• **To do**:
(a) Return the milkshake thread word for word from "## Chief Longwind" to "(Jan 15, 2005)".
(b) Recast the listing from the line with "pose: elev=352.2 azim=315.6" through the last line of the listing as a Markdown table with the columns Row and Line. Skip blank lines.

Damp Charcoal - feel free to ship me one of those shakes!

Monkey Shake
(no Buckytom, we are not shaking a monkey)
peanut butter
1 frozen banana
Nesquik powder
milk
vanilla icecream

Yummy Yummy Yummy!


----------



## buckytom (Jan 14, 2005)

rofl jkath. you beat me to it. thanks for the laugh.


----------



## jkath (Jan 14, 2005)

Shake me!


----------



## Chief Longwind Of The North (Jan 14, 2005)

1.  The Caramel Malt sold by the West Pier Drive In in Sault Ste. Marie, MI.  The flavor is truly amazing.

2. Rich french vanilla ice cream (the real thing), 1 tbs. malt powder, 1 cup fresh strawberries (sweet ones), and 1 cup whole milk.  Shake must be thick and smooth.

Seeeeeeya; Goodweed of the North


----------



## Audeo (Jan 15, 2005)

• **The data**:

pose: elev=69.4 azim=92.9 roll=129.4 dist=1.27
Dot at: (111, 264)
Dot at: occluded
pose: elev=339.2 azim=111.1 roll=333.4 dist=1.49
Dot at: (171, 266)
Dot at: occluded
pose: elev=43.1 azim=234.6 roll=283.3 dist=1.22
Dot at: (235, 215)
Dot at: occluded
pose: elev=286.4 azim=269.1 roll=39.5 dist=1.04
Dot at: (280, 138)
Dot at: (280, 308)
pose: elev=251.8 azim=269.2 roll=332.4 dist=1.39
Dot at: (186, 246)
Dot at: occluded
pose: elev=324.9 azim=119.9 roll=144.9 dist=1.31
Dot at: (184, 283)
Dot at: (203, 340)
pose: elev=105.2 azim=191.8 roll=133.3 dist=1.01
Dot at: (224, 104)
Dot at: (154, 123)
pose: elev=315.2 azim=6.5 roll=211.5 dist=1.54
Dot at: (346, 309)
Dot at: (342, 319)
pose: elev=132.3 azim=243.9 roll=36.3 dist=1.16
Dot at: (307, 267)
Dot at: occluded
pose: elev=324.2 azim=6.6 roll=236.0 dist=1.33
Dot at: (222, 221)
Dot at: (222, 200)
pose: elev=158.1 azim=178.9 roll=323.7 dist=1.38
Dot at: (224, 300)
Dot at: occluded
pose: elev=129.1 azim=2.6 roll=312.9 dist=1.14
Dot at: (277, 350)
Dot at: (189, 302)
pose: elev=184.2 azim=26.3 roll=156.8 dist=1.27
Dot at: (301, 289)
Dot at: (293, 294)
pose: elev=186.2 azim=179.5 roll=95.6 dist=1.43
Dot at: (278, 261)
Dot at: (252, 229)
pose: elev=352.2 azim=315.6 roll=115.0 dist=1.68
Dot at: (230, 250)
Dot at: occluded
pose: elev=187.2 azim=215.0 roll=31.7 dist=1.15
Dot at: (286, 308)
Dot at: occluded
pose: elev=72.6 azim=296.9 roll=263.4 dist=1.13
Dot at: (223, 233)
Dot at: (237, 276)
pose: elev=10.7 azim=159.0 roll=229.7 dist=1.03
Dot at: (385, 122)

• **The answers**:
(a)
## Chief Longwind Of The North (Jan 14, 2005)

1.  The Caramel Malt sold by the West Pier Drive In in Sault Ste. Marie, MI.  The flavor is truly amazing.

2. Rich french vanilla ice cream (the real thing), 1 tbs. malt powder, 1 cup fresh strawberries (sweet ones), and 1 cup whole milk.  Shake must be thick and smooth.

Seeeeeeya; Goodweed of the North


----------



## Audeo (Jan 15, 2005)

(b)
| Row | Line |
|---|---|
| 1 | pose: elev=352.2 azim=315.6 roll=115.0 dist=1.68 |
| 2 | Dot at: (230, 250) |
| 3 | Dot at: occluded |
| 4 | pose: elev=187.2 azim=215.0 roll=31.7 dist=1.15 |
| 5 | Dot at: (286, 308) |
| 6 | Dot at: occluded |
| 7 | pose: elev=72.6 azim=296.9 roll=263.4 dist=1.13 |
| 8 | Dot at: (223, 233) |
| 9 | Dot at: (237, 276) |
| 10 | pose: elev=10.7 azim=159.0 roll=229.7 dist=1.03 |
| 11 | Dot at: (385, 122) |